He vehemently stated in his testimonies that he would never do it. His dad had done it to his mom, and it was awful. He would never do it. Do what? Leave his wife and two boys for another woman. We believed him. He was many years on the journey of faith with Christ. He had demonstrated maturity and been elected to a responsible position in the congregation. We believed him.

In over three decades as an elder in the church, I have learned that regardless of people’s good intentions, only God is a guarantee. Because people continue to be free moral agents after they come to new life in Christ, and because people who are sincere can kick it into neutral and coast, making them candidates for slippage, I take strong statements of intention with a few grains of salt.

He did it too, out of the blue. It caught his wife off-guard. Wham! The woman he ran off with was well-known in the real estate world of our city. She was also known for her vile tongue, her heavy smoking and her “take no prisoners” business attitude. We puzzled over why he would choose her over his gracious, loving, Christ-redeemed wife.

The Apostle Peter knew it could happen. He had seen good intentions cross the centerline and head for the median all too often. He wrote: “So think clearly and exercise self-control. … Obey God because you are his children. Don’t slip back into your old ways of doing evil; you didn’t know any better then. But now you must be holy in everything you do” (1 Peter 1:13-15, NLT).

Why would he suggest that we not slip back if it were not possible — if he had not seen it too often already? Slippage is always possible. Slippage can lead to an erosion of trust in Christ and a turning from the Christ of Calvary. What climate generates slippage?
First come the winds of comfort. Comfort is a most dangerous condition for followers of Jesus. Just like we prefer shade over a scalding sun, we prefer comfort over hardship, pain, difficulty. Jesus reminded us that there is a narrow way to our eternal reward, and not many easily choose it.

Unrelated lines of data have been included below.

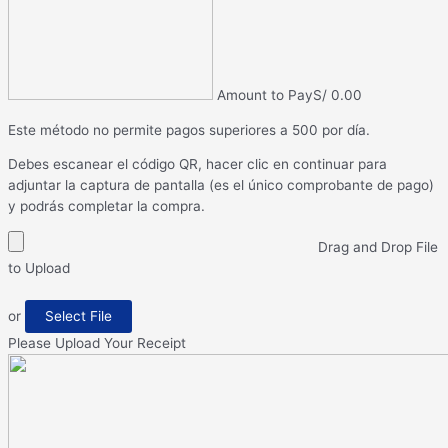
Amount to Pay
S/
0.00
Este método no permite pagos superiores a 500 por día.
Debes escanear el código QR, hacer clic en continuar para
adjuntar la captura de pantalla (es el único comprobante de pago)
y podrás completar la compra.
Drag and Drop File
to Upload
or
Select File
Please Upload Your Receipt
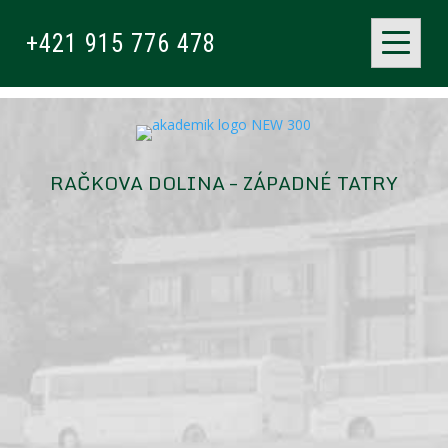
+421 915 776 478
RAČKOVA DOLINA – ZÁPADNÉ TATRY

The winds of comfort bring the low pressure systems of complacency. Complacency leads us to stop doing the things we did early on in our friendship with Christ. We just don’t care as much.
Our journey with God is not unlike human love relationships, in which we stop courting one another. We stop wooing one another. Casual attitudes toward the spiritual (wooing) disciplines lower our spiritual barometers, and we are set up for the thunderstorms that follow.

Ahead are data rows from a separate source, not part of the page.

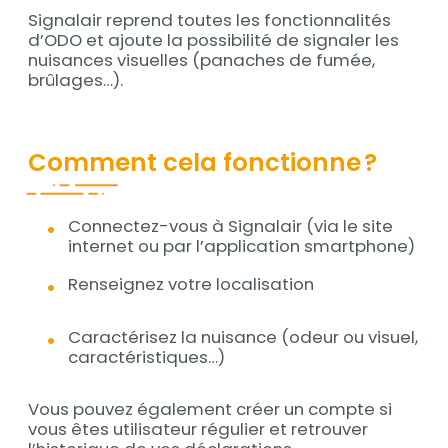
Signalair reprend toutes les fonctionnalités
d’ODO et ajoute la possibilité de signaler les
nuisances visuelles (panaches de fumée,
brûlages…).
Comment cela fonctionne ?
Connectez-vous à Signalair (via le site
Contenu
internet ou par l’application smartphone)
Renseignez votre localisation
Caractérisez la nuisance (odeur ou visuel,
caractéristiques…)
Vous pouvez également créer un compte si
vous êtes utilisateur régulier et retrouver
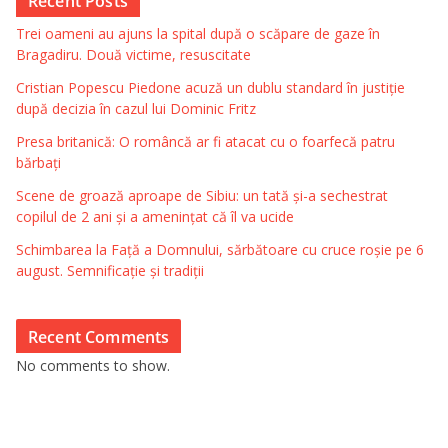
Recent Posts
Trei oameni au ajuns la spital după o scăpare de gaze în
Bragadiru. Două victime, resuscitate
Cristian Popescu Piedone acuză un dublu standard în justiție
după decizia în cazul lui Dominic Fritz
Presa britanică: O româncă ar fi atacat cu o foarfecă patru
bărbați
Scene de groază aproape de Sibiu: un tată și-a sechestrat
copilul de 2 ani și a amenințat că îl va ucide
Schimbarea la Față a Domnului, sărbătoare cu cruce roșie pe 6
august. Semnificație și tradiții
Recent Comments
No comments to show.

Those thunderstorms bring flash floods of compromise. Our defense is that our compromises were so insignificant. No one else knew about them. How could this have happened? We only skipped worship a few Sundays. We only missed devotional reading and prayer a few times. We only negotiated cutting back from a tithe to 5 percent. We only …

We find ourselves in sin and fighting to keep our heads above the waters. The torrents of materialism, voyeurism or greed drag us along. Waves of hypocrisy, back-stabbing and jealousy leave us gasping for spiritual breath.

These are the climatic conditions in our American culture, a culture that tends to produce “Americanity” — the practice of a Christian faith that makes allowances for comfort, complacency and compromise.

So, if we are slipping back into the old ways, what do we do? We have to quickly make several major decisions and change our ways. Here are three suggestions from 1 Peter 1:13-22:

Radical faith. Peter calls us to prepare our minds for action (v. 13). We are asked to roll up our sleeves, to put our minds in gear and think clearly. We must recommit to the radical truth that without Christ, people go to hell.

Radical love. Peter urges us to set all our hope on the grace Christ will bring (v. 13). This call is to put all our eggs in one basket with one lover of our souls. He also urges us to “love one another deeply, from the heart” (v. 22). Such love implies sacrifices on a regular basis.

Radical life. Peter calls us to make again what some consider to be wild and crazy decisions to obey Christ in everything (v. 14), and seek to be wholly holy (v. 15).

When we find ourselves making declarations to other believers about our intentions to “not do what my dad did,” it may well be that the only way to follow through on those intentions is to be radical in our faith, love and life. I cannot remember any radical Christians who have experienced slippage.